WORK TO BE COMPLETED » In this exercise, the data must be written out exactly.

COLLECTED MATERIAL »
►

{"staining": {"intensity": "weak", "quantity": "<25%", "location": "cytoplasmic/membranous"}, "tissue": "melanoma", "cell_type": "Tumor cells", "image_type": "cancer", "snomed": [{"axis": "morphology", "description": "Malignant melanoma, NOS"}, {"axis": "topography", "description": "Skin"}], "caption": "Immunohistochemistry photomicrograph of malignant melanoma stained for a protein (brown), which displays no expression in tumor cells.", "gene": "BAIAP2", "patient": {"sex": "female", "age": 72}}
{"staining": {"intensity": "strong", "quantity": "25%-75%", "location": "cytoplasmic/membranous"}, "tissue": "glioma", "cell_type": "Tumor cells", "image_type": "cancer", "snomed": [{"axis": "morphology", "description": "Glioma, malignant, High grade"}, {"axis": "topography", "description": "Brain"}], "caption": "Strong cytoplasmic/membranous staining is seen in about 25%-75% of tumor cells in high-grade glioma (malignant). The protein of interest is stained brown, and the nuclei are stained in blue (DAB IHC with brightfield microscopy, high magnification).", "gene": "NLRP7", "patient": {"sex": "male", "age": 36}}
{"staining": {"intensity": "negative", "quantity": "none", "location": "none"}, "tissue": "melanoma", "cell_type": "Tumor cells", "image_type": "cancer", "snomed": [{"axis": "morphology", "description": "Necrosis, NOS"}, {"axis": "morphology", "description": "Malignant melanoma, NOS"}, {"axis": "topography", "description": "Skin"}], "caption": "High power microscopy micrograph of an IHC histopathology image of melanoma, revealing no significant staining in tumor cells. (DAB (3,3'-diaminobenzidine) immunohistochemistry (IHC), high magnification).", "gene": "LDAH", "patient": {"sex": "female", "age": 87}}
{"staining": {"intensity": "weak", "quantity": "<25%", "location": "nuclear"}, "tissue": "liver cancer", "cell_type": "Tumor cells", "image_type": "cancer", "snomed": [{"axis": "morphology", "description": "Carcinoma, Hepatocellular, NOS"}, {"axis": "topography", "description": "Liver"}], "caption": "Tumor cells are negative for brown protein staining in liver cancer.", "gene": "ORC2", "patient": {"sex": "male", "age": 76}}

◄

ANSWER SPACE »
{"staining": {"intensity": "weak", "quantity": "<25%", "location": "cytoplasmic/membranous"}, "tissue": "melanoma", "cell_type": "Tumor cells", "image_type": "cancer", "snomed": [{"axis": "morphology", "description": "Malignant melanoma, NOS"}, {"axis": "topography", "description": "Skin"}], "caption": "Immunohistochemistry photomicrograph of malignant melanoma stained for a protein (brown), which displays no expression in tumor cells.", "gene": "BAIAP2", "patient": {"sex": "female", "age": 72}}
{"staining": {"intensity": "strong", "quantity": "25%-75%", "location": "cytoplasmic/membranous"}, "tissue": "glioma", "cell_type": "Tumor cells", "image_type": "cancer", "snomed": [{"axis": "morphology", "description": "Glioma, malignant, High grade"}, {"axis": "topography", "description": "Brain"}], "caption": "Strong cytoplasmic/membranous staining is seen in about 25%-75% of tumor cells in high-grade glioma (malignant). The protein of interest is stained brown, and the nuclei are stained in blue (DAB IHC with brightfield microscopy, high magnification).", "gene": "NLRP7", "patient": {"sex": "male", "age": 36}}
{"staining": {"intensity": "negative", "quantity": "none", "location": "none"}, "tissue": "melanoma", "cell_type": "Tumor cells", "image_type": "cancer", "snomed": [{"axis": "morphology", "description": "Necrosis, NOS"}, {"axis": "morphology", "description": "Malignant melanoma, NOS"}, {"axis": "topography", "description": "Skin"}], "caption": "High power microscopy micrograph of an IHC histopathology image of melanoma, revealing no significant staining in tumor cells. (DAB (3,3'-diaminobenzidine) immunohistochemistry (IHC), high magnification).", "gene": "LDAH", "patient": {"sex": "female", "age": 87}}
{"staining": {"intensity": "weak", "quantity": "<25%", "location": "nuclear"}, "tissue": "liver cancer", "cell_type": "Tumor cells", "image_type": "cancer", "snomed": [{"axis": "morphology", "description": "Carcinoma, Hepatocellular, NOS"}, {"axis": "topography", "description": "Liver"}], "caption": "Tumor cells are negative for brown protein staining in liver cancer.", "gene": "ORC2", "patient": {"sex": "male", "age": 76}}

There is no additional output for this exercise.